··· SUPPLIED MATERIAL

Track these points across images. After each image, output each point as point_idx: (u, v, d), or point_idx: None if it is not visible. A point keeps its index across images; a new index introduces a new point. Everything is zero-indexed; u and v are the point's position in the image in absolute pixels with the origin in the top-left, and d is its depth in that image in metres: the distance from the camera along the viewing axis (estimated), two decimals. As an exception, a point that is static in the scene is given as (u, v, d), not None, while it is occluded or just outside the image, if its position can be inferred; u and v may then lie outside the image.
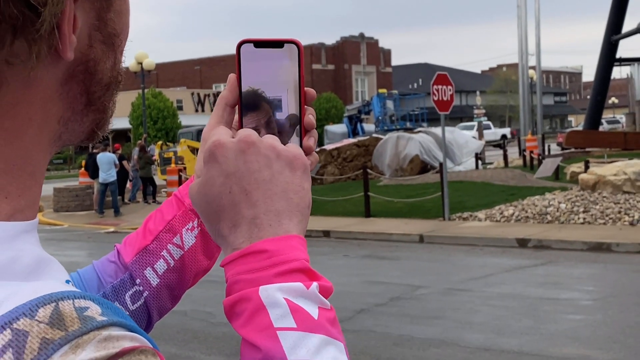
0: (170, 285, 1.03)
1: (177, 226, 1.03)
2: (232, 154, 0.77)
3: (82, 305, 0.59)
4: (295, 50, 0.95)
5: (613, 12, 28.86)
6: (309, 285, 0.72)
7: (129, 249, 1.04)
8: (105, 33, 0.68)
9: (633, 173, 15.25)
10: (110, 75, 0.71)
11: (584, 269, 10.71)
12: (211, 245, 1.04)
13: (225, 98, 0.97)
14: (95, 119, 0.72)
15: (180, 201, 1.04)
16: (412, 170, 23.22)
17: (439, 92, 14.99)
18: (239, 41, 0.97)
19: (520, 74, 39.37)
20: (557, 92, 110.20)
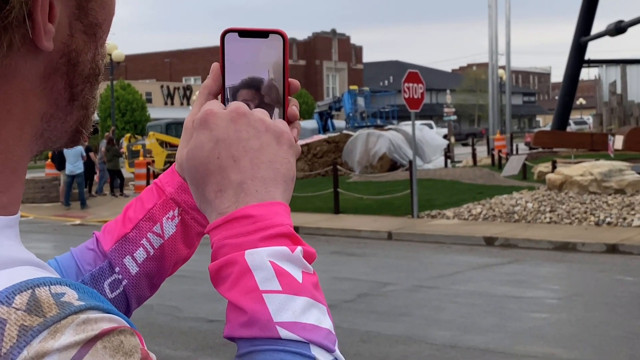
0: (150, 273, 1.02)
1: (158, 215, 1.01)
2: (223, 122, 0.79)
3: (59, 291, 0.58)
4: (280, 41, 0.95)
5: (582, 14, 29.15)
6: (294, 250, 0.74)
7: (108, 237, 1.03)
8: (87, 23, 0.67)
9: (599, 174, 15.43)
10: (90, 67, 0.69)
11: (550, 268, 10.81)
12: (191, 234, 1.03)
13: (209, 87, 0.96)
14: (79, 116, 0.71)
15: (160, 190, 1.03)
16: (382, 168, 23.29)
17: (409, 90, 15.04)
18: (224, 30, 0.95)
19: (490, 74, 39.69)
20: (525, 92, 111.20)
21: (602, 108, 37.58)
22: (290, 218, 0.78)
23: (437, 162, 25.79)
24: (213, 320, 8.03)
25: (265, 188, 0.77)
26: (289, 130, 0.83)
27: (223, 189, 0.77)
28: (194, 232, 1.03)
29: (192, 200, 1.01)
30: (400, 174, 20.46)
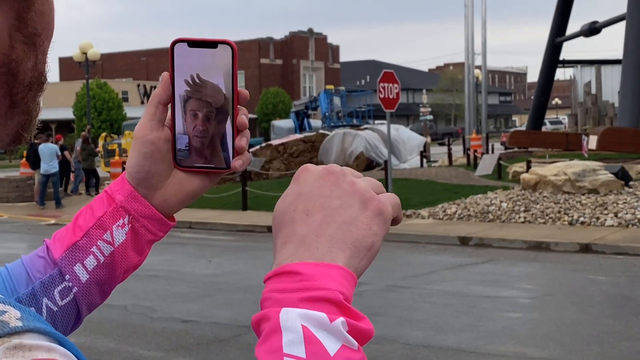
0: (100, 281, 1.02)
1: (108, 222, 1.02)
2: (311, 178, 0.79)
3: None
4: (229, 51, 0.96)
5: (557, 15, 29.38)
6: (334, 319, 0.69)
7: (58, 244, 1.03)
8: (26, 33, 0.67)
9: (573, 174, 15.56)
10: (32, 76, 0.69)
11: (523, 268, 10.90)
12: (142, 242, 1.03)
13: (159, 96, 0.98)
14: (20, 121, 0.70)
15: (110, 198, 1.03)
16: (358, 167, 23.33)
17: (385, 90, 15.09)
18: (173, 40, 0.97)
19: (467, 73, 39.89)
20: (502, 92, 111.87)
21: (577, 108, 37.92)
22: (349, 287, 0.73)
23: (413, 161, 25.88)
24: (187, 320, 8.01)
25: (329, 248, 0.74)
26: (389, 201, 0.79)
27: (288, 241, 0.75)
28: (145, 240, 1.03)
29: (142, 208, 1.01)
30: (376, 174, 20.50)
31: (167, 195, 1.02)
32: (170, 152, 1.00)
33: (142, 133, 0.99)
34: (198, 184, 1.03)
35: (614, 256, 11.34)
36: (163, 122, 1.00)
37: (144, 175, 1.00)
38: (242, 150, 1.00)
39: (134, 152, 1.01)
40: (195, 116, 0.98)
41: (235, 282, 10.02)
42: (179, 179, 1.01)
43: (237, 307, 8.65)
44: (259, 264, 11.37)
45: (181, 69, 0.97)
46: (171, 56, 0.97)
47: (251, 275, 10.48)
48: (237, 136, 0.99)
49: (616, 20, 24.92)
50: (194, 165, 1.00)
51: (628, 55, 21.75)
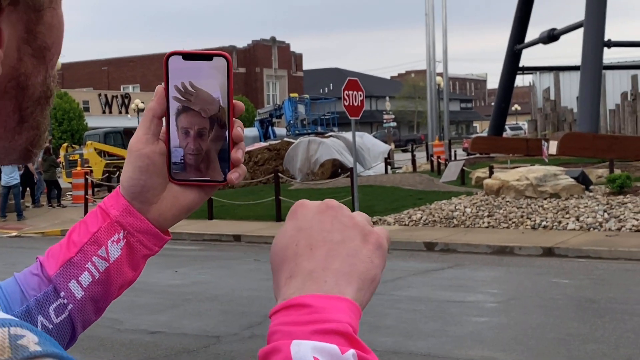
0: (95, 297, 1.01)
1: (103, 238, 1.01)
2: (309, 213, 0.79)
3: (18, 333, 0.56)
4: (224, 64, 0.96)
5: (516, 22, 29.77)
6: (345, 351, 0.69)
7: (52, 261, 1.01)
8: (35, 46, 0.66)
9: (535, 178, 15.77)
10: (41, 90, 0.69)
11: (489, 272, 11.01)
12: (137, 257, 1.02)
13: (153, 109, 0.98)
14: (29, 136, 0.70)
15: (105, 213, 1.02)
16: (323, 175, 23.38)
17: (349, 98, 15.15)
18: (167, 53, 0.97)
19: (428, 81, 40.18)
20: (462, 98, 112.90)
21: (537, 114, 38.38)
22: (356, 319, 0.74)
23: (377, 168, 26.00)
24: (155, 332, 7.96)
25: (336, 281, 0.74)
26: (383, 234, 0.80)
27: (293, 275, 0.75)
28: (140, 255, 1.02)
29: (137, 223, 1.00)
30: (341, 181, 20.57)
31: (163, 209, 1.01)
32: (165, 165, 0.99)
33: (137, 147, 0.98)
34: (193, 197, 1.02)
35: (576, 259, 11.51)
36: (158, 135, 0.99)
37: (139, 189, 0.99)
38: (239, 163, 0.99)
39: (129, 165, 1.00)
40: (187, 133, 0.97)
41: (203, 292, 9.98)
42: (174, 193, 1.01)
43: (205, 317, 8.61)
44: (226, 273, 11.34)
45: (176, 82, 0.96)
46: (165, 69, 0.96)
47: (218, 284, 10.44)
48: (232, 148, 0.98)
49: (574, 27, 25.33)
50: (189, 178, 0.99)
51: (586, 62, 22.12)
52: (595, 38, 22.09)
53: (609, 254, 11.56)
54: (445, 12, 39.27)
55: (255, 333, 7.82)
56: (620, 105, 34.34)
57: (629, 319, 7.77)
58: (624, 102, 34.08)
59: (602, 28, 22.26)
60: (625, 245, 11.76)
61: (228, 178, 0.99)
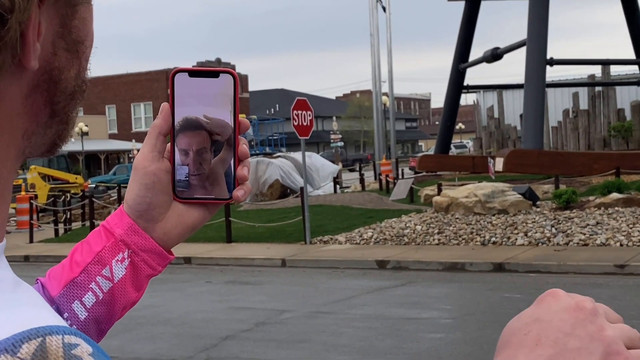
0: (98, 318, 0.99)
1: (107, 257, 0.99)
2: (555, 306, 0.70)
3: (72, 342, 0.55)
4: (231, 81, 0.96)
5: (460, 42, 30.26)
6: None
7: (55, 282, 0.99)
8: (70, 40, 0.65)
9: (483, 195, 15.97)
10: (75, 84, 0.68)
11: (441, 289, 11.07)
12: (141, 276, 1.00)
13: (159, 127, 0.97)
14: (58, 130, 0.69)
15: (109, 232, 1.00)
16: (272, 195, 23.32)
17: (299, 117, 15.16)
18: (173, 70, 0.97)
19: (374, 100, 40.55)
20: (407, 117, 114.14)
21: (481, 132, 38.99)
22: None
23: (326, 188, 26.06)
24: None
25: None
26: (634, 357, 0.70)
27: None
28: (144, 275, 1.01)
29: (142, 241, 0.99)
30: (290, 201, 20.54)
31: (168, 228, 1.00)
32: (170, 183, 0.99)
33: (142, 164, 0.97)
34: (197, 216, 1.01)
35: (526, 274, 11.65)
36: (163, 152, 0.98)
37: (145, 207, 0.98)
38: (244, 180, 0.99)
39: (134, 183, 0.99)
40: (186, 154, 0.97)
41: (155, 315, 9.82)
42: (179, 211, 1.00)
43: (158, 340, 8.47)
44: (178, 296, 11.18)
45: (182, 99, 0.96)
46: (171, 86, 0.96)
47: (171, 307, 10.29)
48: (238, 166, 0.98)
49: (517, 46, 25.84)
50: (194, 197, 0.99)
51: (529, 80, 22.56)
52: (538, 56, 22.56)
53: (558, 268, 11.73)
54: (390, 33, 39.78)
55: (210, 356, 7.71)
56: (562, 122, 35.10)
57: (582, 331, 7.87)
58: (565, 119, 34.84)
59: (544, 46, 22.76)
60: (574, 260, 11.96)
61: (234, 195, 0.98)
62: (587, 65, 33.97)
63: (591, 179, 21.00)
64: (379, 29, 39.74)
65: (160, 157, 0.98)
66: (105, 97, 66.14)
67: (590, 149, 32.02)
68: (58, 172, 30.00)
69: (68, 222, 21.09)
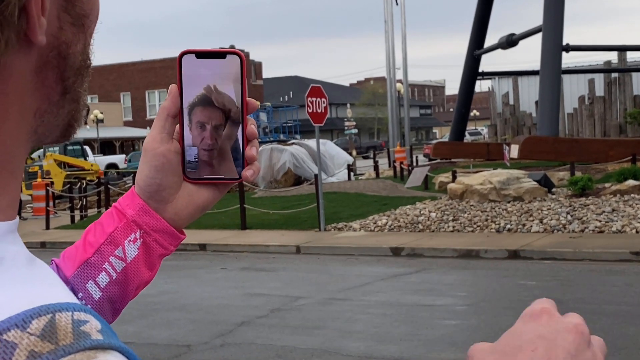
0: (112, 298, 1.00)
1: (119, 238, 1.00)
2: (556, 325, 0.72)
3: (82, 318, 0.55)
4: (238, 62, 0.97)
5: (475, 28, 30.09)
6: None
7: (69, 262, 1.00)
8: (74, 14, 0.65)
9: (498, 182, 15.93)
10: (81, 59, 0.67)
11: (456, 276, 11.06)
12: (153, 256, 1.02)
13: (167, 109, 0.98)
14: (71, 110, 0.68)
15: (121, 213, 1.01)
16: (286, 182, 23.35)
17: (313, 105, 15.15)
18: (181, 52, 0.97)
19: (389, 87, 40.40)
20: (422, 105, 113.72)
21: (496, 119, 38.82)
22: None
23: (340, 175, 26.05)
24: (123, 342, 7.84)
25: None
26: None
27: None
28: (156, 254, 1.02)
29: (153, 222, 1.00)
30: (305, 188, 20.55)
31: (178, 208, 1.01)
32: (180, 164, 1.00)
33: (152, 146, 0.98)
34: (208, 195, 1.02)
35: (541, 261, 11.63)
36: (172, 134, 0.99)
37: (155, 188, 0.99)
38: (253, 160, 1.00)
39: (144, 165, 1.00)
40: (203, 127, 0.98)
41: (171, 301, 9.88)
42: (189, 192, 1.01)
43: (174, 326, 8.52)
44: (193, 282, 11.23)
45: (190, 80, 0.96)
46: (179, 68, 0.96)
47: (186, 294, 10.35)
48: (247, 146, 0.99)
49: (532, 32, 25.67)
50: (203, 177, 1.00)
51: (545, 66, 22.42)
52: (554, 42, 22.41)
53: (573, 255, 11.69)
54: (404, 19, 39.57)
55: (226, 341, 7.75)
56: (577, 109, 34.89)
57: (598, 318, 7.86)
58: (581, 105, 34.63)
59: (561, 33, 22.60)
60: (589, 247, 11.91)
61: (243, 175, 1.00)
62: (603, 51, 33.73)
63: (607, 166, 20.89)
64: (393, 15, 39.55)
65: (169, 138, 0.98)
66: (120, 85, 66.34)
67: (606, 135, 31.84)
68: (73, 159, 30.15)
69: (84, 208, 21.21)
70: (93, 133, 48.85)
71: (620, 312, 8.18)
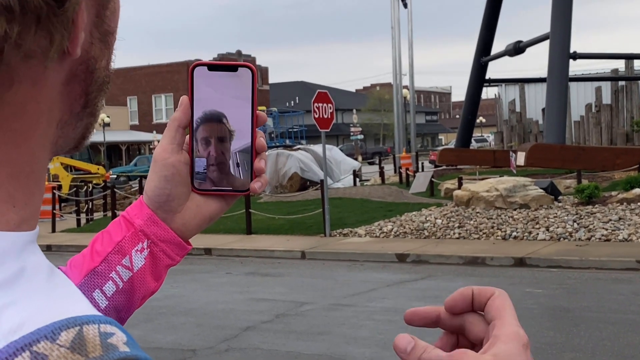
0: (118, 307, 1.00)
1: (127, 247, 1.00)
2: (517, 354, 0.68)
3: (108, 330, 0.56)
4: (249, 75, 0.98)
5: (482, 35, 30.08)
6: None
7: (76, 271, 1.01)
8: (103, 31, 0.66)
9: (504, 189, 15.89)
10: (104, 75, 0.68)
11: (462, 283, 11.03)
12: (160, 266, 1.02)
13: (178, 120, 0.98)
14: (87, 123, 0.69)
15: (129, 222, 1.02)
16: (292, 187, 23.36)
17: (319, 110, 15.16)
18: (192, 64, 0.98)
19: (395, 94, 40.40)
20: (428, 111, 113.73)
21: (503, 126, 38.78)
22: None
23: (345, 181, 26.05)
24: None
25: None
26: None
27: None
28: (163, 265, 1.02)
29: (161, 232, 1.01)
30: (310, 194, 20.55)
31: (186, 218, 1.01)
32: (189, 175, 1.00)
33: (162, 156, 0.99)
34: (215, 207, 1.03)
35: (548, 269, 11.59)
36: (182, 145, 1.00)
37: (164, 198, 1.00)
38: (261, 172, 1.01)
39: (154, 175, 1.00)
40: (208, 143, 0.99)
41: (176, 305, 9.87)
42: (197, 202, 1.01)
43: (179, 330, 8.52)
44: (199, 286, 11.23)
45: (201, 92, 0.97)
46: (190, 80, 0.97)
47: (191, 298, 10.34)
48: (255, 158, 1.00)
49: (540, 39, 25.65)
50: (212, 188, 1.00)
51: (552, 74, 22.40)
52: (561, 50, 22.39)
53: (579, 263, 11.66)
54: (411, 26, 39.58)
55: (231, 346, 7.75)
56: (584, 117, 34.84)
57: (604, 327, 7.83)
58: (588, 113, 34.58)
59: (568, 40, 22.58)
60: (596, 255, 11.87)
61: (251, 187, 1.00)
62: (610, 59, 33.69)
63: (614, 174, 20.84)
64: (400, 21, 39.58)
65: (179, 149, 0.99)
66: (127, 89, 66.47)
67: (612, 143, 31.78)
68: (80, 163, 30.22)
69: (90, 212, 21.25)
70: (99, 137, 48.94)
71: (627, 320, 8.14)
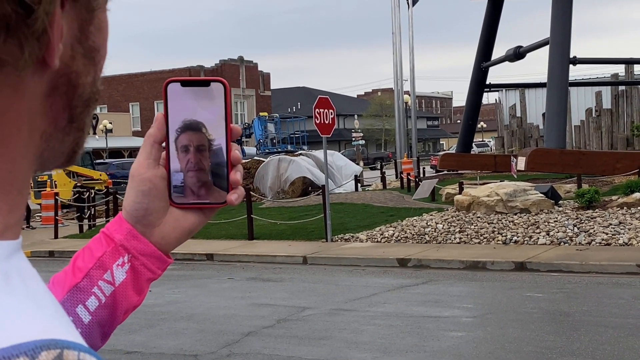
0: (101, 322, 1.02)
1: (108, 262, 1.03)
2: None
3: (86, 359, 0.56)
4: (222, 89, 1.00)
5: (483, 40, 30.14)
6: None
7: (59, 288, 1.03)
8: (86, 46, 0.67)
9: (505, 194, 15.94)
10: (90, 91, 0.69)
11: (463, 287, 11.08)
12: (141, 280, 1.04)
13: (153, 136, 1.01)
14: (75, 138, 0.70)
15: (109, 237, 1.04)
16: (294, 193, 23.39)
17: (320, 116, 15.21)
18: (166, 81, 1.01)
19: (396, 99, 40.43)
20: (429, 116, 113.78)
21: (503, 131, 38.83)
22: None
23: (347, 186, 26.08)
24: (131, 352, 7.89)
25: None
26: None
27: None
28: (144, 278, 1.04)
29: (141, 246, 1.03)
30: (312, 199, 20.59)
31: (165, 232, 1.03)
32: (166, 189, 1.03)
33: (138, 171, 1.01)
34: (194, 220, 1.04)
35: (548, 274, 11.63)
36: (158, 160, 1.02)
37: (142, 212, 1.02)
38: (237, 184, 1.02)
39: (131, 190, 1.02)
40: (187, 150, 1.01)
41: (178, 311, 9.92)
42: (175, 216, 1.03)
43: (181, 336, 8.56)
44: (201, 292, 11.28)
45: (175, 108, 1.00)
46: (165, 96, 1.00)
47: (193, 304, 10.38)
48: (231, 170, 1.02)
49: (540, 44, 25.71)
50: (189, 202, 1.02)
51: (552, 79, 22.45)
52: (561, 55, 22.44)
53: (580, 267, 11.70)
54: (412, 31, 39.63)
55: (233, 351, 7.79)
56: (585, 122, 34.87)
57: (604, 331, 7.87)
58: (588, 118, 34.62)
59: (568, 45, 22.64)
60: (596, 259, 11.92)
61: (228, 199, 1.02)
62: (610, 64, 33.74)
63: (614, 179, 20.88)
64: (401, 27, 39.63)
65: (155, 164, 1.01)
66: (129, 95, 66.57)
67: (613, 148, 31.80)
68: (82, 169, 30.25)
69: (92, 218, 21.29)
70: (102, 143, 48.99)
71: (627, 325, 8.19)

······
··· SUPPLIED MATERIAL

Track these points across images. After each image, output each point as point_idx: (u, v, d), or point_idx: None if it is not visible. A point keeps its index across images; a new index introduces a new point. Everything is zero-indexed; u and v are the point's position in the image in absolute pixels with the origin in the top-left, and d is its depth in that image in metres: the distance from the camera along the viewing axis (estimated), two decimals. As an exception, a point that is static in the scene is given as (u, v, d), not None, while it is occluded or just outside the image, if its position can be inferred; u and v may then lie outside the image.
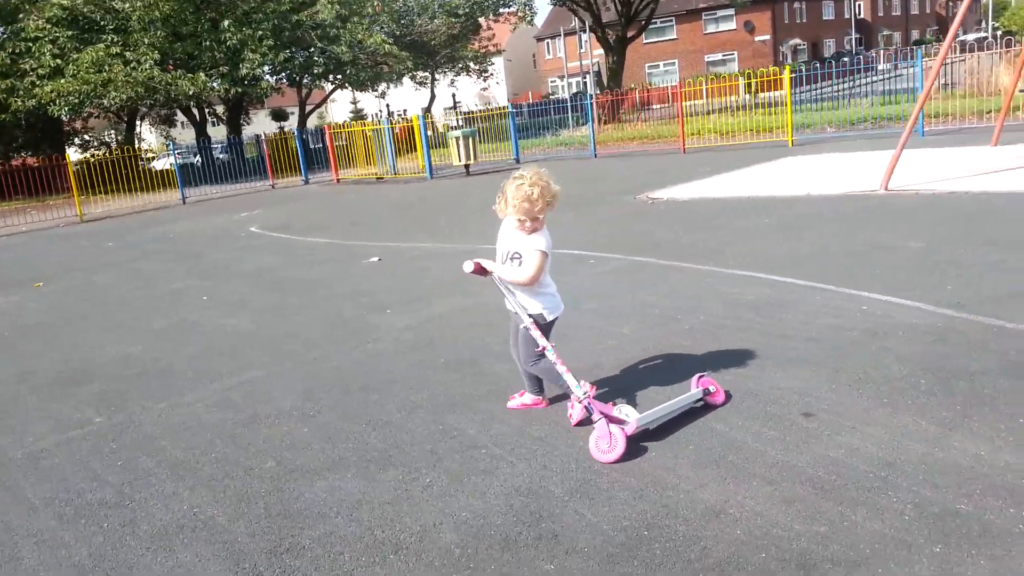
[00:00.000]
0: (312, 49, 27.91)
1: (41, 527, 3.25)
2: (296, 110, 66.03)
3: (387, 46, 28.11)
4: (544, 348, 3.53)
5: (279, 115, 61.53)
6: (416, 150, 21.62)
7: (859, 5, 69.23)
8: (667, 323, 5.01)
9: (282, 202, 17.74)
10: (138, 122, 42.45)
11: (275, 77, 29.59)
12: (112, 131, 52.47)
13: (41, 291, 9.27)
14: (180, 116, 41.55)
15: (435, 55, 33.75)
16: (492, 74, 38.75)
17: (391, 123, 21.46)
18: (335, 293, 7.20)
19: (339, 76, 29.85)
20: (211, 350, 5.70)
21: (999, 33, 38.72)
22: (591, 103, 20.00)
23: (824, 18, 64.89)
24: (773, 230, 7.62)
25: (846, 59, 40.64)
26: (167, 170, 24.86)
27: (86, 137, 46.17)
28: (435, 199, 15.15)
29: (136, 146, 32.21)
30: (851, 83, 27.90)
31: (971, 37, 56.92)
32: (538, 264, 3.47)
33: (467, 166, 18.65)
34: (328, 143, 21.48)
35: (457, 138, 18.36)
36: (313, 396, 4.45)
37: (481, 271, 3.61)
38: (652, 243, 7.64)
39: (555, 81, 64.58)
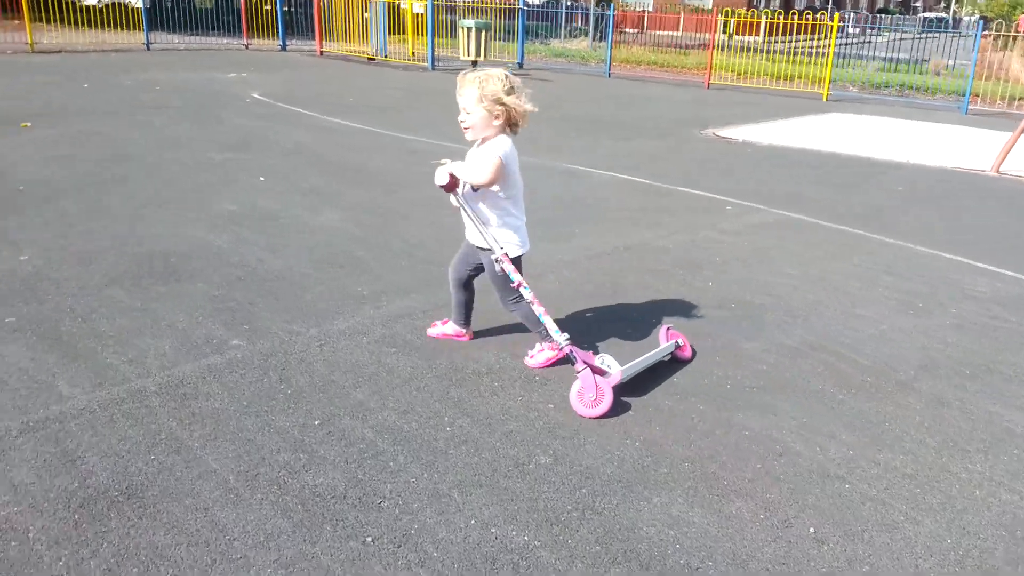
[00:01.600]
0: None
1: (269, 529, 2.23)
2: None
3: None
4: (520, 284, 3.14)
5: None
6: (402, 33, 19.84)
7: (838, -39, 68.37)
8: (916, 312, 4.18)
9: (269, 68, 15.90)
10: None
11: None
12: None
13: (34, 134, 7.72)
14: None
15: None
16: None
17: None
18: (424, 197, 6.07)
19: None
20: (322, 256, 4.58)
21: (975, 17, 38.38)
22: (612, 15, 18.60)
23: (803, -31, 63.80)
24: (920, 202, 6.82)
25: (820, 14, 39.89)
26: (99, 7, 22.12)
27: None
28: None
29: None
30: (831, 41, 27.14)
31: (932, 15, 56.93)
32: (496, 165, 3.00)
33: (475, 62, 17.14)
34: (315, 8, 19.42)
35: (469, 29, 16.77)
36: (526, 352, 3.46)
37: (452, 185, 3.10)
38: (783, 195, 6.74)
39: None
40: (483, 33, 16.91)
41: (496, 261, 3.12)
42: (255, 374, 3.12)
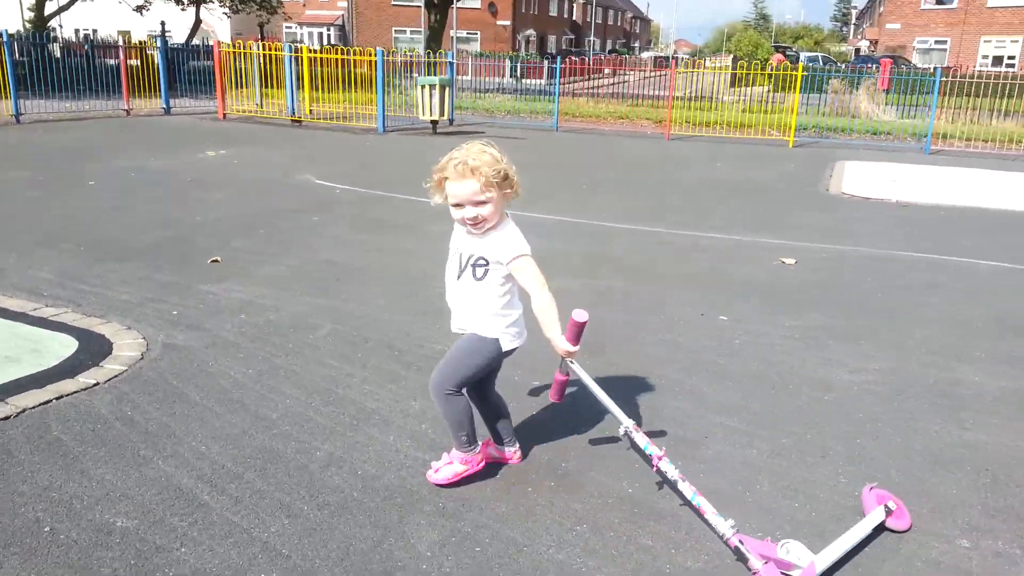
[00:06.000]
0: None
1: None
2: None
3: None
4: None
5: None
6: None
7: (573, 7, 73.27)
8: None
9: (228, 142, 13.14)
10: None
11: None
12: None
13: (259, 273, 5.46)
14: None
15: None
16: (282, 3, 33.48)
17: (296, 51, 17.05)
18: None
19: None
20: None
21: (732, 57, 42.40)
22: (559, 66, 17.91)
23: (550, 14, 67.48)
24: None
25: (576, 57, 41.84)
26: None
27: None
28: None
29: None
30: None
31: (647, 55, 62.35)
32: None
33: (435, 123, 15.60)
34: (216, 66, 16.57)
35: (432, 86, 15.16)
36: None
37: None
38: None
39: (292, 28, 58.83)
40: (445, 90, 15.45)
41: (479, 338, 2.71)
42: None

······

WHAT THIS TASK INVOLVES => Among the entries above, take the line with "25: (265, 188, 0.77)", the line with "36: (163, 122, 1.00)", and all the lines between them, and restate them word for word without pictures.

SOLUTION =>
25: (265, 188, 0.77)
26: (289, 130, 0.83)
27: (223, 189, 0.77)
28: (194, 232, 1.03)
29: (192, 200, 1.01)
30: (400, 174, 20.46)
0: (100, 281, 1.02)
1: (108, 222, 1.02)
2: (311, 178, 0.79)
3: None
4: (229, 51, 0.96)
5: (557, 15, 29.38)
6: (334, 319, 0.69)
7: (58, 244, 1.03)
8: (26, 33, 0.67)
9: (573, 174, 15.56)
10: (32, 76, 0.69)
11: (523, 268, 10.90)
12: (142, 242, 1.03)
13: (159, 96, 0.98)
14: (20, 121, 0.70)
15: (110, 198, 1.03)
16: (358, 167, 23.33)
17: (385, 90, 15.09)
18: (173, 40, 0.97)
19: (467, 73, 39.89)
20: (502, 92, 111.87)
21: (577, 108, 37.92)
22: (349, 287, 0.73)
23: (413, 161, 25.88)
24: (187, 320, 8.01)
25: (329, 248, 0.74)
26: (389, 201, 0.79)
27: (288, 241, 0.75)
28: (145, 240, 1.03)
29: (142, 208, 1.01)
30: (376, 174, 20.50)
31: (167, 195, 1.02)
32: (170, 152, 1.00)
33: (142, 133, 0.99)
34: (198, 184, 1.03)
35: (614, 256, 11.34)
36: (163, 122, 1.00)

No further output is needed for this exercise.